Increase in Error in SRN

Mon Apr 6 15:42:45 EDT 1992

The following summary and clarification of the further comments on
increased error for recurrent networks might be helpful:

There are three possible sources of an increase in error:

1. The approximation introduced in online learning by considering only
one example at a time.

This method of gradient approximation clearly should be paired with an
infinitesimal step size algorithm, since long range extrapolations (as
in variable step size algorithms) would lead to too large a change in
the model based on insufficient data; this would destabilize learning.

2. The approximation in the gradient computation for a recurrent
network by truncating the backward recursion.

Here, the computation of the full gradient by backpropagation-in-time
is no more expensive that the truncated version; it requires only that
the activation history for a token be recorded, and the gradient
information accumulated in a right-to-left pass in the analogous way
to the top-bottom pass in normal backprop.  Thus, the approximation is
unnecessary. A forward form of the complete gradient is more complex
computationally; (see Barak Pearlmutter, Two New Learning Procedures
for Recurrent Networks, Neural Network Review, v3, pp 99-101, 1990).

3. The use of a fixed step-size algorithm, which is known to be
unstable.

This is where a line-search, or golden section search, or other method
can be used to control the descent of the error.

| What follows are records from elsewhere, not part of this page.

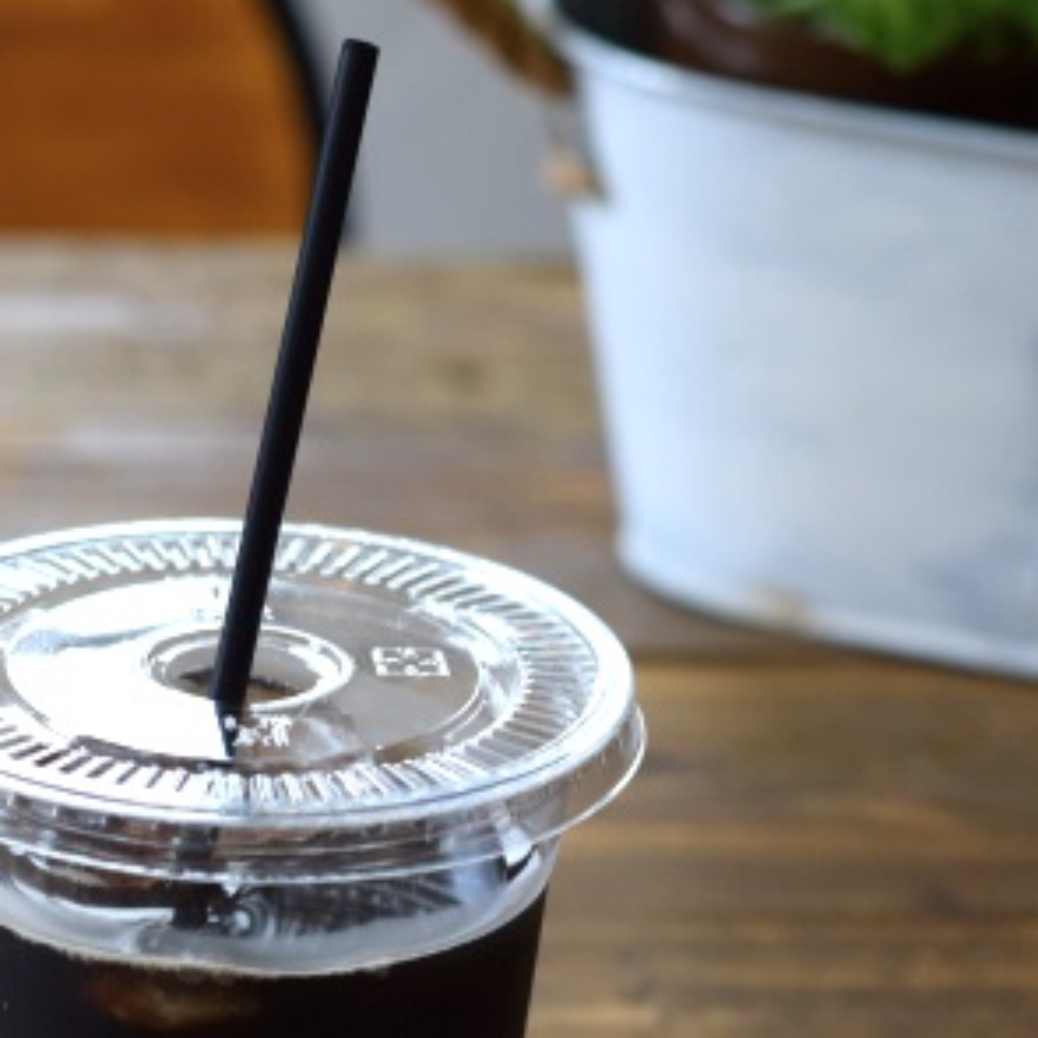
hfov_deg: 10.1
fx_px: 5869
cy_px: 857
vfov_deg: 10.1
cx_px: 524
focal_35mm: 173
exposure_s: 1/60
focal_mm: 50
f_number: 4
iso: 560
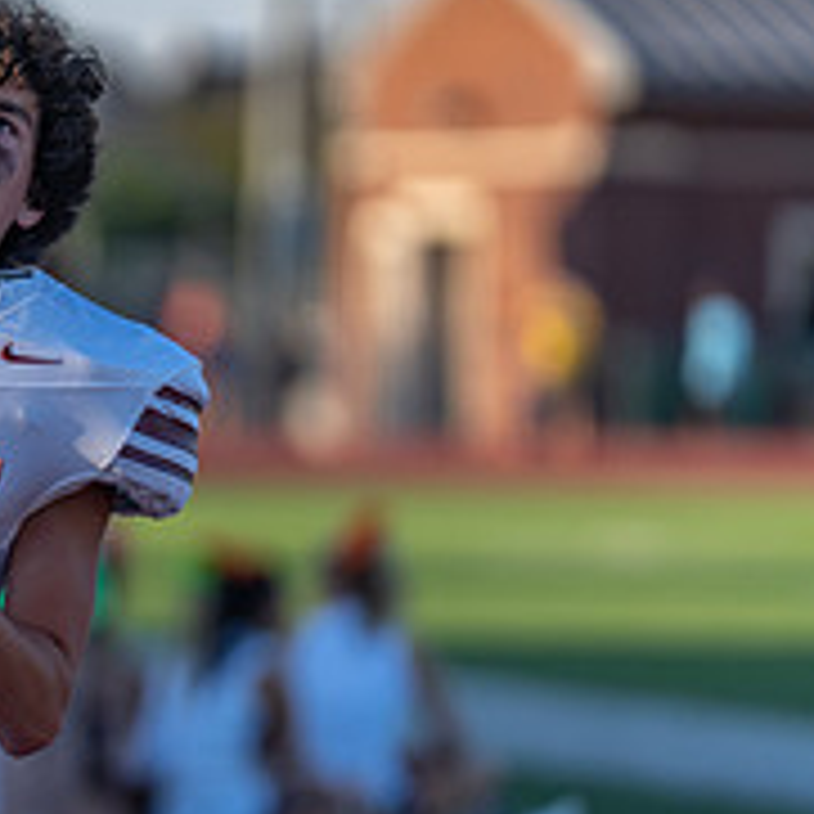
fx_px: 14287
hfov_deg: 3.3
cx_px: -153
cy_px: 443
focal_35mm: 537
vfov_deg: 3.3
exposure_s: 1/1000
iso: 125
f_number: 2.8
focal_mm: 197
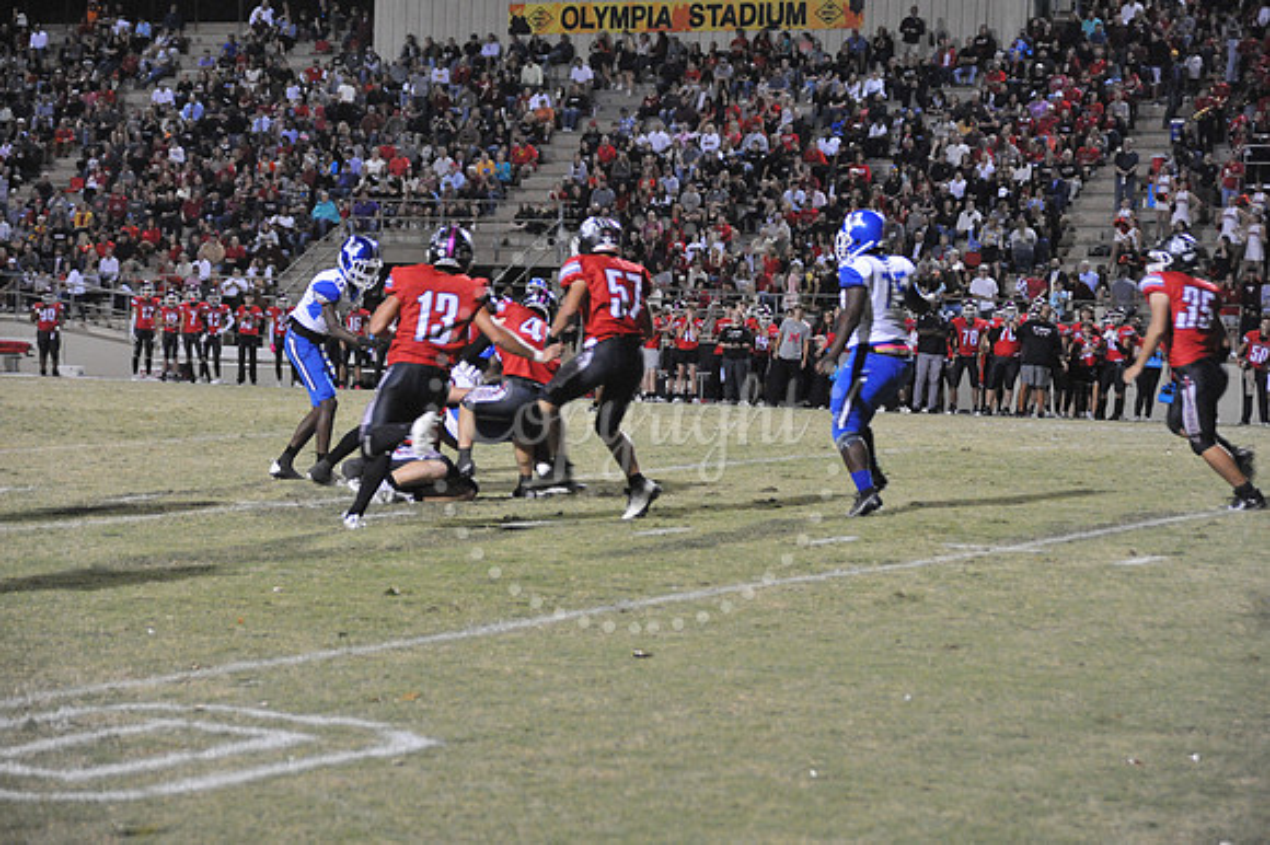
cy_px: 422
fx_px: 3702
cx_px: 635
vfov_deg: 13.0
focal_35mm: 105
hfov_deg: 19.5
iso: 6400
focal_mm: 105
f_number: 5.6
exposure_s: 1/160
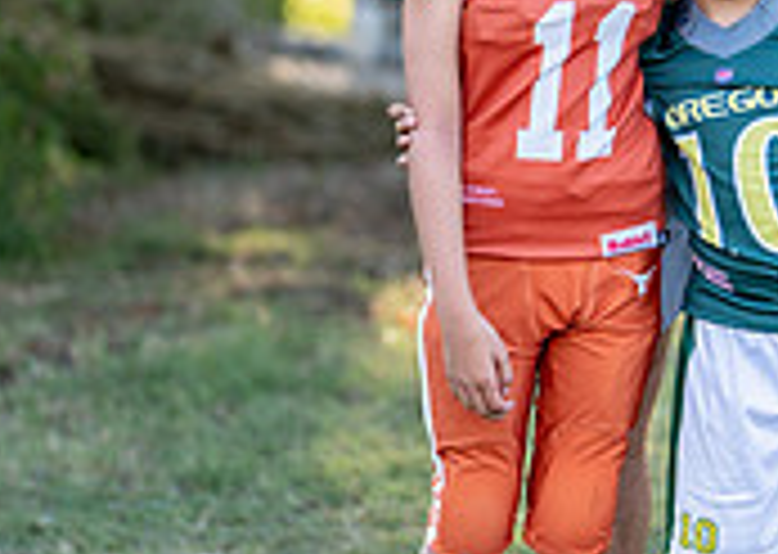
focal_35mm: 176
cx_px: 657
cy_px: 122
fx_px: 3883
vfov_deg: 8.1
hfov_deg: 11.4
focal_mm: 50
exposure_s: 1/640
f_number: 1.2
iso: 100
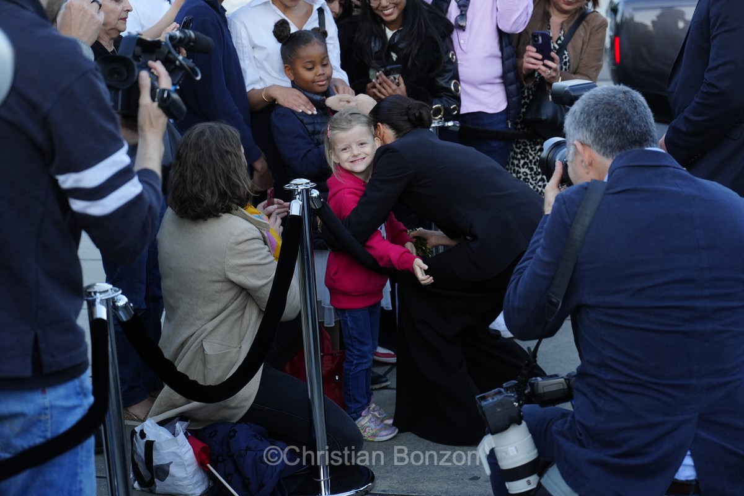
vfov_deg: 19.5
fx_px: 1447
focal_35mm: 70
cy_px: 248
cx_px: 372
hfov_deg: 28.8
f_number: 4
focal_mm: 70
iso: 1250
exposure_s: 1/800
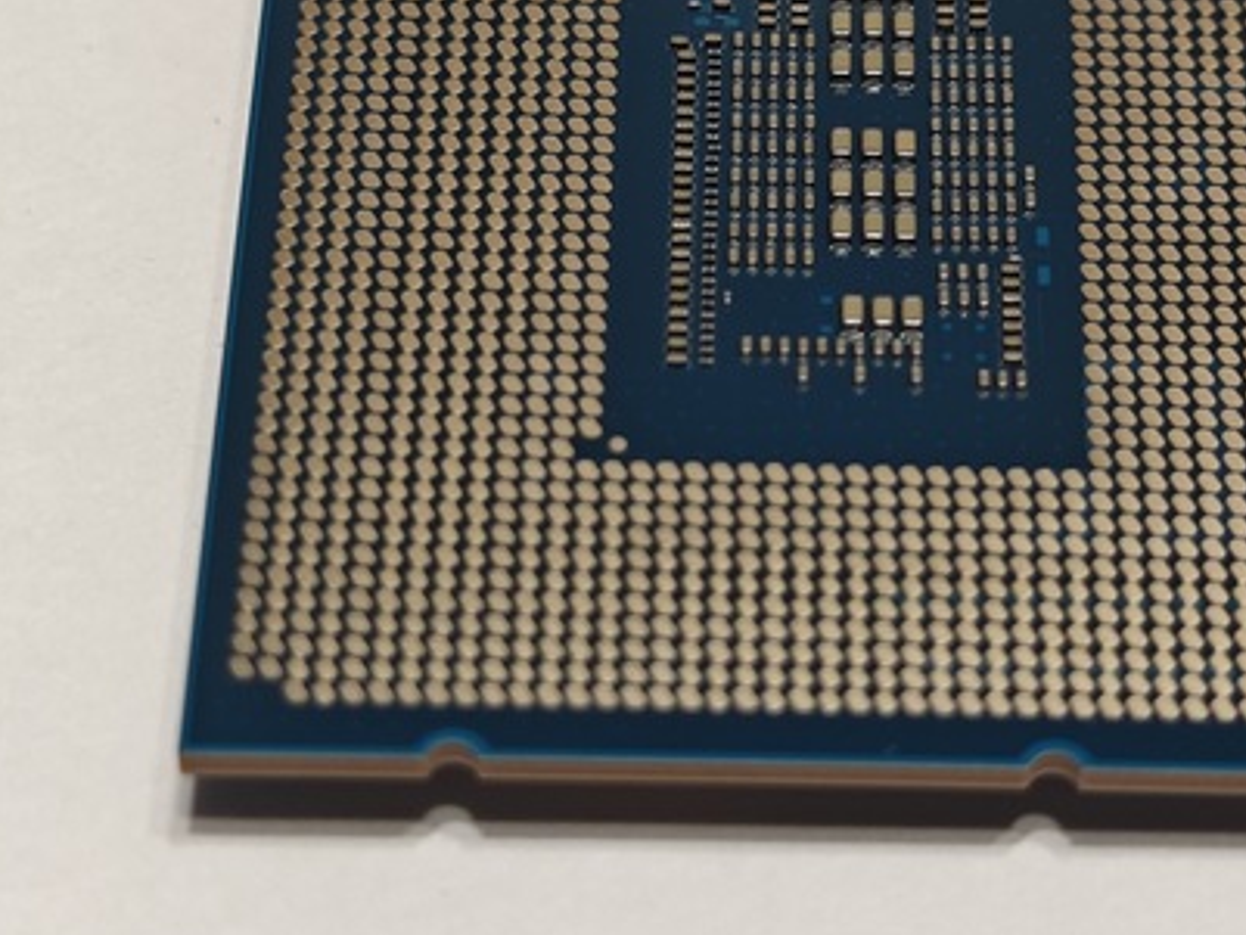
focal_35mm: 110
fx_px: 3961
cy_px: 267
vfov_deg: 13.4
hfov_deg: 17.8
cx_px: 789
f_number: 1.9
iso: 320
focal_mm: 8.7
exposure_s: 1/50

So, roughly the situation is that fixed step-sized methods can be used
with gradient approximation methods with the possibility that the
error can increase. Variable step size methods can be used with
complete gradient methods, in which case the error is guaranteed to be
monotonically decreasing.

Gary Kuhn has reported good results using a forward-in-time complete
gradient algorithm based on estimates of the gradient over a balanced
subset of the training data that increases during training (Some
Variations on the Training of Recurrent Networks, with Norman
Herzberg, in Neural Networks: Theory and Applications, Mammone and
Zeeri, eds. Academic Press, 1991).

Whether the network instantiates time-delay links is relevant only if
it is restricted to a feedforward architecture; in that case, only
considerations 1 and 3 apply. Recurrent time-delay models have
been successfully trained using the complete gradient and a
line-search (embedded in a quasi-Newton optimization method), with the
result that there has been no increase in the objective function. (R.
Watrous, Phoneme Recognition Using Connectionist Networks, J. Acoust.
Soc. Am. 87(4) pp 1753-1772, 1990).

Raymond Watrous
Siemens Corporate Research
755 College Road East
Princeton, NJ 08540

(609) 734-6596